We were all told, in basic biology, that this question was answered decisively in the 1920s: The nerve encodes and transmits information about the world in the form of frequency modulated pulse trains. The more intense the stimulus, the higher the pulse frequency, and the closer together the pulses in the train. In this system, a single impulse, or "spike", is trivial, in the sense that it is blank. It cannot convey any information alone. It takes at least two pulses to encode sensory meaning. The information that is read by the brain (meaning, say, a level of light, or the intensity of a musical tone) is encoded as the interval between pulses. And so as students we ate this FM story. And answered the inevitable, standardized questions about it on exams.

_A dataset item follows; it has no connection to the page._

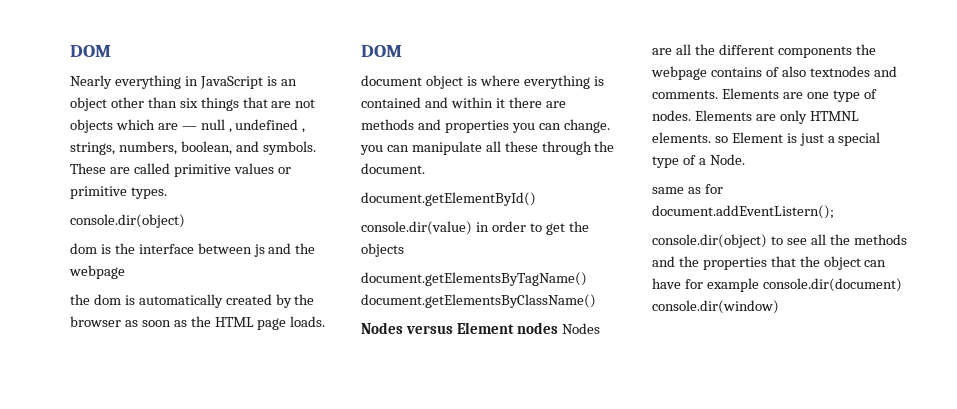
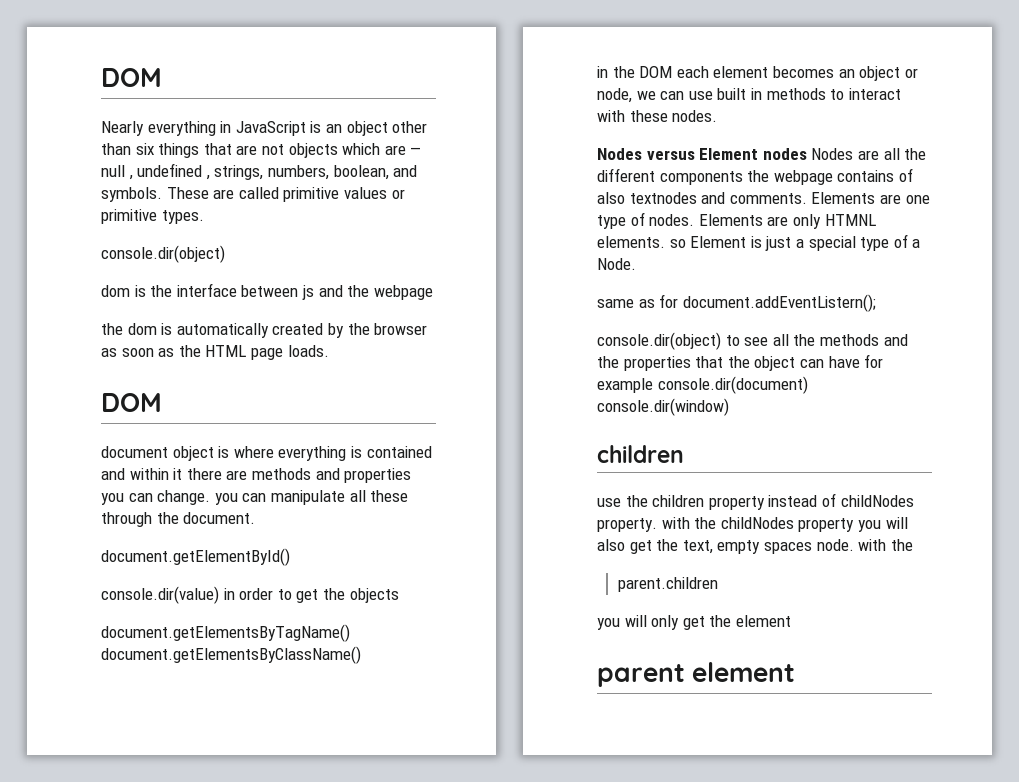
(596, 301) none -> [597,66,918,81] [597,88,901,103] [597,110,718,122] // in the DOM each element becomes an object or node, we can use built in methods to interact with these nodes.
(779, 307) none -> [597,445,684,463] [597,493,914,510] [597,517,908,532] [597,539,913,554] [617,577,718,592] [597,615,791,630] [597,662,796,687] // children // use the children property instead of childNodes property. with the childNodes property you will also get the text, empty spaces node. with the // parent.children // you will only get the element // parent element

Now we learn that this familiar, ingrained bedrock idea is not actually true. Somehow, a single spike is - after all -- capable of conveying information to the brain. This news was not revealed in some single egregious experiment but, rather, by a substantial body of experimental results that have filtered into the literature recently. This book gathers and pivots around this unexpected (and probably very unpopular) body of research work, and I suggest that you initially skip all the introductory material and go straight to pages 54-60, where the experimental literature is summarized.
A nice example comes from studying the decision making time of bats. The animal uses echolocation to navigate in flight. An experimental question is this: How many nerve impulses can the creature's brain have decoded before it suddenly decides to swerve? The answer is on the order of one spike. One. Uno.
At this point in the book, the answer is already transparent. The secret of the neural encoding is that there is no code. A single spike conveys information. The information is explicit. No computation is required to extract it.
Ah, but not so fast. On page 4, the authors reiterate the all-or-none law, declaring that: "... incoming stimuli either produce action potentials, which propagate long distances along the cell's axon, or they do not. There are no intermediate signaling mechanisms. This means that a single neuron can provide information to the brain only through the arrival times of the spikes."
Evidently they still want to keep this absolute intact, and so they go on to recreate, in lieu of the familiar FM neural code, another more sophisticated code. This book is their proposal for a new code.
But it seems to me that having driven such wonderfully high piton (their assertion that the FM code isn't one) the authors proceed to rappel down the mountain very fast. Retreating, perhaps, into their alternative code theory.
Instead of following them to lower, safer ground, you might pause to consider this: There might exist, after all, "intermediate signaling mechanisms." The pulse cannot be amplitude modulated (this really is an absolute). But it can surely do many other clever things that would elude detection by the instruments used to study nerve impulses. (Voltage clamps, patch clamps, probes). Like what? It could spin. It could and probably does travel up the axon membrane in one of many discrete longitudinal channels, formed by protein links between adjacent ion channels. In such a nerve the information, or sensory increment level, is inherent in the channel number.
Neurobiology, as an industry, is somewhat at risk to ideas of the type that are let loose in this remarkable book. If one were to follow up on them, one might arrive at a theory of the brain that actually made sense. Well understood structures like the synapse would have to be explained in new ways, etc. There might be uproar.
Also take a look at Findings and Current Opinion in Cognitive Neuroscience, by Squire and Kosslyn. Chapter 25 reviews some the ideas presented in Spikes, and competing explanations offered by other authors in an effort to elucidate the so called "sparse code." One spike. Very sparse indeed. By all means get a copy of Spikes. It would be a shame to miss out on the scientific revolution it so strongly augers.